Public health officials say the monkeypox outbreaks are in the early stages in the U.S. and not nearly as dangerous as early COVID-19 outbreaks were. However, similar to the early stages of the coronavirus pandemic, health officials face challenges like educating people about a virus they are not familiar with and launching vaccination efforts.
Nearly 50% of the survey responders say they are unsure whether monkeypox is less contagious than COVID-19. About 69% correctly identified the way monkeypox usually spreads, which is through close contact with an infected individual.

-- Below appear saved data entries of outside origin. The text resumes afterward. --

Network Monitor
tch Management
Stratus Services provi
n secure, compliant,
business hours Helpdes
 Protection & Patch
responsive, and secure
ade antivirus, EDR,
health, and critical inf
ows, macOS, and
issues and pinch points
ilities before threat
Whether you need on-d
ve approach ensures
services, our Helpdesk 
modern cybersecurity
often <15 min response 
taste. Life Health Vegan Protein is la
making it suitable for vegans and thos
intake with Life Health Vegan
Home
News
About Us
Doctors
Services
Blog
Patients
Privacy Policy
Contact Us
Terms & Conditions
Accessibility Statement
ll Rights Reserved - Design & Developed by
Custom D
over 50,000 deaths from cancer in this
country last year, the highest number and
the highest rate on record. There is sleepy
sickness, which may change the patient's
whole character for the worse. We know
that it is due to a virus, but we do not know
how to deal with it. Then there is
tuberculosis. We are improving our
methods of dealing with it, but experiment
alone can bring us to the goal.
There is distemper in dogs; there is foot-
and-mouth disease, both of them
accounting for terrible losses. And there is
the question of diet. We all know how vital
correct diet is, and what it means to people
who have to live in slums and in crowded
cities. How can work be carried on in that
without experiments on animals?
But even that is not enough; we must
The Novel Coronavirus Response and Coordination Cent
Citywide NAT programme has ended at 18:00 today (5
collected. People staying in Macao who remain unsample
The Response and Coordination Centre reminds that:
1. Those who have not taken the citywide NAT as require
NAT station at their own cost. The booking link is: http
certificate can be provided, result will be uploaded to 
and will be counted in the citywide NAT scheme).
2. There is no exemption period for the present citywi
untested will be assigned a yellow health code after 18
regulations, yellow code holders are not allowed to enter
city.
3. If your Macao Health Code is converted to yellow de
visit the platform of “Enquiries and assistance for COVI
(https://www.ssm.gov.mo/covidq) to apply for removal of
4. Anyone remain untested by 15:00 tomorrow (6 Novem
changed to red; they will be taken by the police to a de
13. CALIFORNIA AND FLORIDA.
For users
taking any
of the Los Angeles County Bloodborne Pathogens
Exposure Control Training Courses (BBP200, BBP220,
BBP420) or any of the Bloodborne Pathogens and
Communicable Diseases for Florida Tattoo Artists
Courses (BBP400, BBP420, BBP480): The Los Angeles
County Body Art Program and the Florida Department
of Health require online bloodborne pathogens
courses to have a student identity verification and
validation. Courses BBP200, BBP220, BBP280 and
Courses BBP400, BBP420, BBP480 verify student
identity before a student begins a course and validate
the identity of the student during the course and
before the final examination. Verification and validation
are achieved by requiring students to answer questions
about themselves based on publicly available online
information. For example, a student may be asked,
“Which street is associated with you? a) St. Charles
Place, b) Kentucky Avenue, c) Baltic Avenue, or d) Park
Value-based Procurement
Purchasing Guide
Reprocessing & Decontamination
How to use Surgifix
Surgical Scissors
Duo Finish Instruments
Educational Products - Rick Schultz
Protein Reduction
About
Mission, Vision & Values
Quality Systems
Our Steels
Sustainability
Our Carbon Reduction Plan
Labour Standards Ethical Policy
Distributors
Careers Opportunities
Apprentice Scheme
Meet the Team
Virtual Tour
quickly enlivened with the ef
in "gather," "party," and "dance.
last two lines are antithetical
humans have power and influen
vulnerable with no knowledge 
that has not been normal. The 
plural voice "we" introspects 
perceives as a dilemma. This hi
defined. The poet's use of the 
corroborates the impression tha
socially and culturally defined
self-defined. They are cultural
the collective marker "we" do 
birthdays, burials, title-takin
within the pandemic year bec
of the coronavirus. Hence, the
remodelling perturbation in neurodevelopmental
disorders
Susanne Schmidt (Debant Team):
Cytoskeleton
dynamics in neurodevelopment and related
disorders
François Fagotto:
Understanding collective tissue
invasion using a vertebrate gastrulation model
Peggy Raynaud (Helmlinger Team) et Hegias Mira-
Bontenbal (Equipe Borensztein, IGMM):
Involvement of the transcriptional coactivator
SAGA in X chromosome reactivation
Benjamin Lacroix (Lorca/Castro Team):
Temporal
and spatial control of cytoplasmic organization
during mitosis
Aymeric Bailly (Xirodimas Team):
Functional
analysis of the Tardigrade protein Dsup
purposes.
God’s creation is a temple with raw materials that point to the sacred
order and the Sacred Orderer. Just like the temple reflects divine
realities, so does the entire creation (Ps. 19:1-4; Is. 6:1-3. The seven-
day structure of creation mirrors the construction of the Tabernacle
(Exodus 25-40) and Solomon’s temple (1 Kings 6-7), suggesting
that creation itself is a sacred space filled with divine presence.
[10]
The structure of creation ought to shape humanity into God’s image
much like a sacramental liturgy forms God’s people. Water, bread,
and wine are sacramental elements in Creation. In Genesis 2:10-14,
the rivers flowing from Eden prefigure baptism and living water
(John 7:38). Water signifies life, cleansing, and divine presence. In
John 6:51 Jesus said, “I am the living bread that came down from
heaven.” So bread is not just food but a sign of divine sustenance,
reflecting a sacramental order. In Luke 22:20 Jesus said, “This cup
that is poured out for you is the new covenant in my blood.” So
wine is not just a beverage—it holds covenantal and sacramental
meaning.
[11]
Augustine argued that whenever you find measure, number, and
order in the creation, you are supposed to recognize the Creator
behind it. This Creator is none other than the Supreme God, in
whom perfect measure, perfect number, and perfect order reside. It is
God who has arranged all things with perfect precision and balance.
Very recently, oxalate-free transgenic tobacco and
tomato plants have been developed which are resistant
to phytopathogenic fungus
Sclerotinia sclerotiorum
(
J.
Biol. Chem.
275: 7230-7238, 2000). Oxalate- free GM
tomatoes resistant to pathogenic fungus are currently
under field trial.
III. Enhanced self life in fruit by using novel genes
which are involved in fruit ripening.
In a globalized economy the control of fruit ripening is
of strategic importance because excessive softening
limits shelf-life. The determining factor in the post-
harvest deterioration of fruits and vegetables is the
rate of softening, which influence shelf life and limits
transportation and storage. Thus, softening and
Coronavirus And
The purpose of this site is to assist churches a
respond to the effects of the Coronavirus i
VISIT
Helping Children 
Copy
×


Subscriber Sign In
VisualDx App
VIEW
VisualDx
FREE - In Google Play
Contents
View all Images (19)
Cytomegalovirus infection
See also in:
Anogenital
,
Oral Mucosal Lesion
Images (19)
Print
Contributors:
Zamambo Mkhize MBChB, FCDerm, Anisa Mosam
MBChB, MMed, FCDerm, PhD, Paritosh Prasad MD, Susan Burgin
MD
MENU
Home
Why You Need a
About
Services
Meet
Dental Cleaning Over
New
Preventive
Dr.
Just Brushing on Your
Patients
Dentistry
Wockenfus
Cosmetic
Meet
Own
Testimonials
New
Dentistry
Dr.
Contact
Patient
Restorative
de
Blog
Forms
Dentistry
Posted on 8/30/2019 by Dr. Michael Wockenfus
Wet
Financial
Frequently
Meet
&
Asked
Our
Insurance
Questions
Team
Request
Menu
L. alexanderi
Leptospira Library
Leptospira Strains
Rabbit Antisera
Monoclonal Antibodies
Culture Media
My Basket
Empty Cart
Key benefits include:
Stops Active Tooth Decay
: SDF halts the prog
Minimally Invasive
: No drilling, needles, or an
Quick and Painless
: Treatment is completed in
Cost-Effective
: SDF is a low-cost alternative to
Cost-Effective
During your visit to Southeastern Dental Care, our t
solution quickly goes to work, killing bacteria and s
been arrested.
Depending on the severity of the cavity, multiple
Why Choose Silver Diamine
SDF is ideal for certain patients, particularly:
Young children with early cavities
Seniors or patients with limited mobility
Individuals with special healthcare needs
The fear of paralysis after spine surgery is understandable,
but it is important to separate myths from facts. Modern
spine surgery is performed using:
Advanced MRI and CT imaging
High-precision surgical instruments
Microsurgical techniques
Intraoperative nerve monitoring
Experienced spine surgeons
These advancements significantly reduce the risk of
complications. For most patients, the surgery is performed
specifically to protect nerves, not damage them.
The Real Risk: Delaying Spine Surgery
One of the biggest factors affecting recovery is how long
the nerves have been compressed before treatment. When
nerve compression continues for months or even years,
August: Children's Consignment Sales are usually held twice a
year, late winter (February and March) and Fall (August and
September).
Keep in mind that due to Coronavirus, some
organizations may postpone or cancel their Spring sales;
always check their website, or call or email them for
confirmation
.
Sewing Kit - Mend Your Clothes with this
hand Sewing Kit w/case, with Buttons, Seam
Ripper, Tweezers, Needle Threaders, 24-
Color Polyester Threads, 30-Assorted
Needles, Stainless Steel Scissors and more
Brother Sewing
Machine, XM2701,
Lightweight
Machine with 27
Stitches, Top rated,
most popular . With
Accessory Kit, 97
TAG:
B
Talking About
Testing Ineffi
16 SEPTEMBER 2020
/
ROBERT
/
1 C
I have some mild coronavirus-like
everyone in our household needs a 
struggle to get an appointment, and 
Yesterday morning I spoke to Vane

Two-thirds don’t know there’s a vaccine against monkeypox or aren’t sure if it exists. (
On Thursday, the Biden administration announced that it’s allocating another 786,000 doses of vaccine for monkeypox in addition to the more than 340,000 it already distributed earlier this July.
Women are more worried than men about contracting monkeypox, even though it has already been widely reported that the majority of U.S. cases have been among men.
Mixed messaging and misinformation about COVID-19 in the early days of the pandemic affect the public’s sentiment on monkeypox, Kathleen Hall Jamieson, director of the Annenberg center, said.
“There is some suspicion scientists don’t know what they know, so that translates to higher worry,” Jamieson told Axios.
Misinformation and conspiracy theories are also factors that increase the concerns.
Twelve percent of respondents in the survey said they believe monkeypox was probably or definitely created in a laboratory; while 21% said they were unsure whether it was caused by exposure to a 5G signal.
Some think the virus is a sexually transmitted disease due to information that it has so far spread primarily among men who have sex with men.
Perceptions of risk could change if monkeypox gets transmitted in a different way, or if it continues to affect children.
“If kids get it and there’s been no contact with individuals at risk, then you have a completely different situation than you have now,” Jamieson said.